┌──

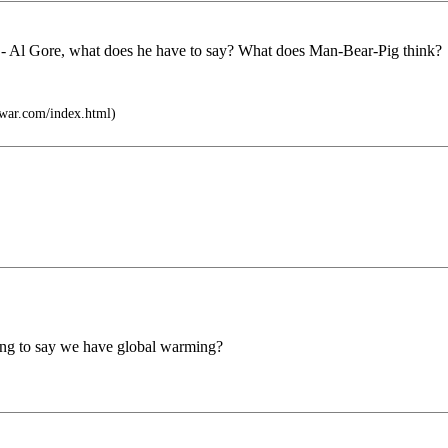
s - Al Gore, what does he have to say? What does Man-Bear-Pig think?
twar.com/index.html)
 going to say we have global warming?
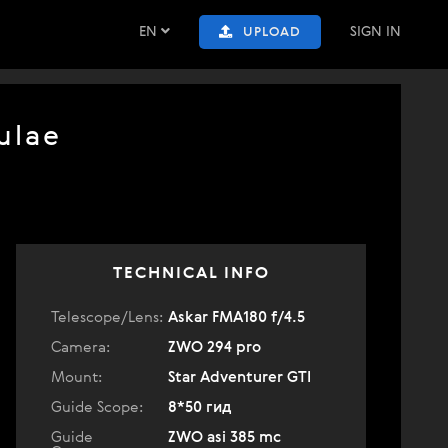
EN
SIGN IN
UPLOAD
ulae
TECHNICAL INFO
Telescope/Lens:
Askar FMA180 f/4.5
Camera:
ZWO 294 pro
Mount:
Star Adventurer GTI
Guide Scope:
8*50 гид
Guide
ZWO asi 385 mc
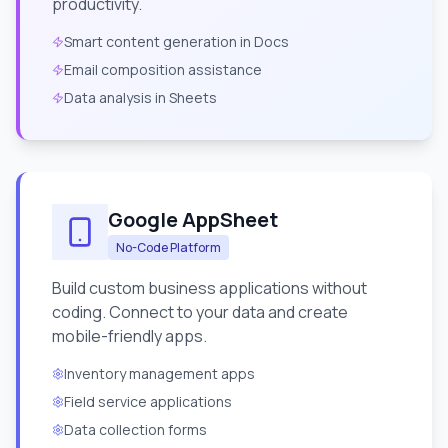
productivity.
Smart content generation in Docs
Email composition assistance
Data analysis in Sheets
Google AppSheet
No-Code Platform
Build custom business applications without
coding. Connect to your data and create
mobile-friendly apps.
Inventory management apps
Field service applications
Data collection forms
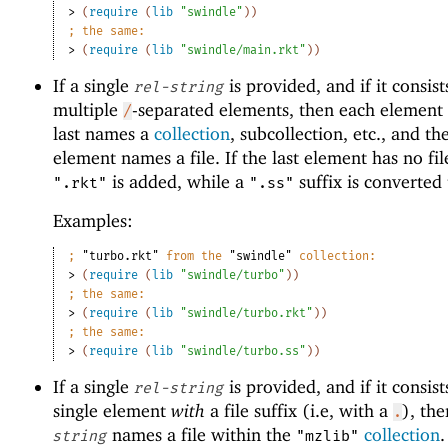
> 
(
require
(
lib
"swindle"
)
)
;
the same:
> 
(
require
(
lib
"swindle/main.rkt"
)
)
If a single
is provided, and if it consist
rel-string
multiple
-separated elements, then each element 
/
last names a
collection
, subcollection, etc., and the
element names a file. If the last element has no file
is added, while a
suffix is converted
".rkt"
".ss"
Examples:
;
"turbo.rkt"
 from the 
"swindle"
 collection:
> 
(
require
(
lib
"swindle/turbo"
)
)
;
the same:
> 
(
require
(
lib
"swindle/turbo.rkt"
)
)
;
the same:
> 
(
require
(
lib
"swindle/turbo.ss"
)
)
If a single
is provided, and if it consist
rel-string
single element
with
a file suffix (i.e, with a
), th
.
names a file within the
collection
string
"mzlib"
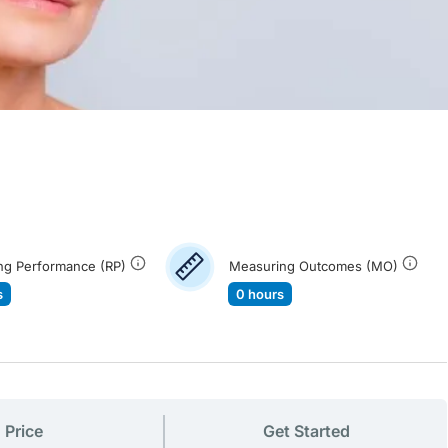
ng Performance (RP)
Measuring Outcomes (MO)
s
0 hours
Price
Get Started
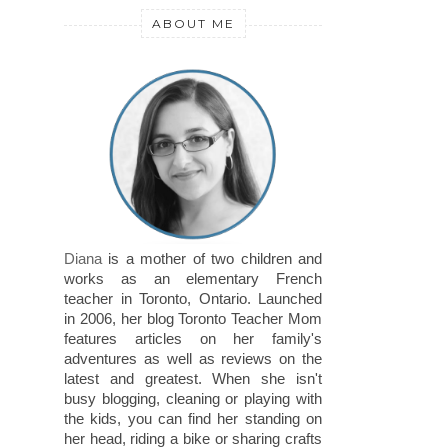
ABOUT ME
Diana
is a mother of two children and
works as an elementary French
teacher in Toronto, Ontario. Launched
in 2006, her blog Toronto Teacher Mom
features articles on her family's
adventures as well as reviews on the
latest and greatest. When she isn't
busy blogging, cleaning or playing with
the kids, you can find her standing on
her head, riding a bike or sharing crafts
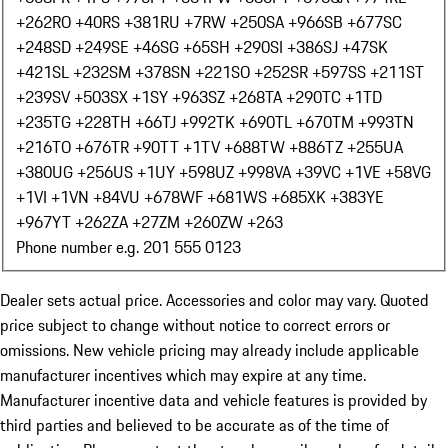
+262
RO +40
RS +381
RU +7
RW +250
SA +966
SB +677
SC
+248
SD +249
SE +46
SG +65
SH +290
SI +386
SJ +47
SK
+421
SL +232
SM +378
SN +221
SO +252
SR +597
SS +211
ST
+239
SV +503
SX +1
SY +963
SZ +268
TA +290
TC +1
TD
+235
TG +228
TH +66
TJ +992
TK +690
TL +670
TM +993
TN
+216
TO +676
TR +90
TT +1
TV +688
TW +886
TZ +255
UA
+380
UG +256
US +1
UY +598
UZ +998
VA +39
VC +1
VE +58
VG
+1
VI +1
VN +84
VU +678
WF +681
WS +685
XK +383
YE
+967
YT +262
ZA +27
ZM +260
ZW +263
Phone number e.g. 201 555 0123
Dealer sets actual price. Accessories and color may vary. Quoted
price subject to change without notice to correct errors or
omissions. New vehicle pricing may already include applicable
manufacturer incentives which may expire at any time.
Manufacturer incentive data and vehicle features is provided by
third parties and believed to be accurate as of the time of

└──

**What to do**
Set down again, exactly, the lines of the material above from its first line to the one with "No-Code Platform", inclusive. Leave the pictures out.

**Output of the task**
s - Al Gore, what does he have to say? What does Man-Bear-Pig think?
twar.com/index.html)
 going to say we have global warming?
EN
SIGN IN
UPLOAD
ulae
TECHNICAL INFO
Telescope/Lens:
Askar FMA180 f/4.5
Camera:
ZWO 294 pro
Mount:
Star Adventurer GTI
Guide Scope:
8*50 гид
Guide
ZWO asi 385 mc
productivity.
Smart content generation in Docs
Email composition assistance
Data analysis in Sheets
Google AppSheet
No-Code Platform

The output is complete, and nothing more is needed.